Warner Brothers Home Video has a bunch of lesser MGM musicals coming out on DVD this April.
Of these titles, I'm fondest of It's Always Fair Weather, the last of the Gene Kelly/Stanley Donen musicals, and a surprisingly dark and cynical followup to On the Town: three old military buddies re-unite after leaving the service, only to find that they dislike each other and that they hate their own lives. The cast is great -- Kelly, Dan Dailey, Michael Kidd, Cyd Charisse, Dolores Gray -- and it's one of the few early CinemaScope musicals to make effective use of that awkward screen shape. (The previous year, Donen had dealt with CinemaScope by filling it with Seven Brides and Seven Brothers; here he divides the frame into three and gives one section each to the three guys.) Basically it's a great musical in every way except the important one: the score, which was the first of many times that André Previn would demonstrate his total lack of ability as a songwriter. A terrific musician, but a real dud as a melodist. So the weak songs drag the film down, as does the lack of a good romantic number for Kelly and Charisse, but I still like it better than On the Town -- which also has score problems (namely the bland new songs written in place of Leonard Bernstein's).

● PROMPT 1:
In the piece about the MGM musicals coming to DVD, who wrote the score for It's Always Fair Weather?
● PROMPT 2:
Carry on the piece about the MGM musicals coming to DVD, starting after its last sentence.

● ENTRIES PROVIDED:
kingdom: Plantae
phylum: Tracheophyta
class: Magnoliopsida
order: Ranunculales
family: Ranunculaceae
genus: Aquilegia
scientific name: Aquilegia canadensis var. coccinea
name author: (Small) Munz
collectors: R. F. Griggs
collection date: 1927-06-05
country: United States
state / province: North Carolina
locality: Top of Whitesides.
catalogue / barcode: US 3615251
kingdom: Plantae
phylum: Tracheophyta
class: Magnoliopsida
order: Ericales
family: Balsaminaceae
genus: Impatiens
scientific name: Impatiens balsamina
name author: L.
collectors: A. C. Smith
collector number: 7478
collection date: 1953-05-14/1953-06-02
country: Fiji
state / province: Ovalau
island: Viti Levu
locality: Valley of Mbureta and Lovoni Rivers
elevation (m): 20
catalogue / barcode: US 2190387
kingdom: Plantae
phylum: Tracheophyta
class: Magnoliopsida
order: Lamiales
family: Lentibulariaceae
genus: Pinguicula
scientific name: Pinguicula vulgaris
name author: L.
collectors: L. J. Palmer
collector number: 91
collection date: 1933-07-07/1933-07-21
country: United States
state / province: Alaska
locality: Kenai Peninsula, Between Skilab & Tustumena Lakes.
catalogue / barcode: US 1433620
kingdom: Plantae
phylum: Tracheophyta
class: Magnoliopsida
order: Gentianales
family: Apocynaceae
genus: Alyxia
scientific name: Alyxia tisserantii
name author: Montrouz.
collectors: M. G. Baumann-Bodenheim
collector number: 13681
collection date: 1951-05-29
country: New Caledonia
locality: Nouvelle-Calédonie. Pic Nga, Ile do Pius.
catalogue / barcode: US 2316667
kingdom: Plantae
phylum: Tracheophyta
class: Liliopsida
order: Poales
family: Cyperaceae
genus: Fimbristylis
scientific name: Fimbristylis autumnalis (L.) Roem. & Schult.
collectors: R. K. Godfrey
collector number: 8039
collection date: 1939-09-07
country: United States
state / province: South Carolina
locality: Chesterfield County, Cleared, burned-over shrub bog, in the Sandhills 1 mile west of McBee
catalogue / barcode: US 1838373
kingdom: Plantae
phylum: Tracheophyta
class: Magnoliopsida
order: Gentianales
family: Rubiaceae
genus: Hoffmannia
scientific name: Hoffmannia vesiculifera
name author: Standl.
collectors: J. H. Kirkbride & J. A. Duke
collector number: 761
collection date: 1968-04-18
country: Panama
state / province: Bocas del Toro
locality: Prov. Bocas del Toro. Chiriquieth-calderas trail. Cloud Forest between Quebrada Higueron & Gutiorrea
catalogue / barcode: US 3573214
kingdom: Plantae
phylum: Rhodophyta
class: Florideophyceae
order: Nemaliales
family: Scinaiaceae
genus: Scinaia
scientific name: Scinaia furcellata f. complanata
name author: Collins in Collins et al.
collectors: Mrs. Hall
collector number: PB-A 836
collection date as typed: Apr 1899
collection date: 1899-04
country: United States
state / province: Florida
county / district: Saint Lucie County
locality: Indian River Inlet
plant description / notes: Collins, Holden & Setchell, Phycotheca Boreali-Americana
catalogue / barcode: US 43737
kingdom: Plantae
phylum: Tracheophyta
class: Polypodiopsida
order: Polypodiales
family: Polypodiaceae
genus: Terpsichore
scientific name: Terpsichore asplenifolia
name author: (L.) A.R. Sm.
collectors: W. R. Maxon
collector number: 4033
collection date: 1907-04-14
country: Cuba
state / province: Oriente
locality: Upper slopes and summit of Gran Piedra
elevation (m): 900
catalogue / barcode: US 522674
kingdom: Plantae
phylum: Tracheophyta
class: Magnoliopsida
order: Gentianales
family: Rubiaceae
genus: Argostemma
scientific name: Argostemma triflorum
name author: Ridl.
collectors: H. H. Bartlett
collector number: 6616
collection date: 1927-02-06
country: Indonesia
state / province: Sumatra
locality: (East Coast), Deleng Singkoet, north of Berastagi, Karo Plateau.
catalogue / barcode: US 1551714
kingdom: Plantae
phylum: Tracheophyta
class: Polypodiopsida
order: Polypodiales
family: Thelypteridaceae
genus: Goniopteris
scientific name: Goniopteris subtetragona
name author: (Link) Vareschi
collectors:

● RESPONSE AREA 1:
André Previn

● RESPONSE AREA 2:
Three Little Words is also worth a look; a biopic of two lesser-known songwriters, Bert Kalmar and Harry Ruby (best known for their superb songs and scripts for the Marx Brothers), it's more enjoyable than most biopics, since it's unpretentious and doesn't try to inflate the importance of its subjects. Jack Cummings, who produced this and Seven Brides For Seven Brothers, had lower budgets than MGM's other musicals producer, Arthur Freed, but compensated for it by producing films that were less overblown than some of Freed's, and often had better songs and more opportunities for the performers. Vera-Ellen in particular gets more to do than she usually did with Freed. And any movie with Arlene Dahl is, by definition, a good movie.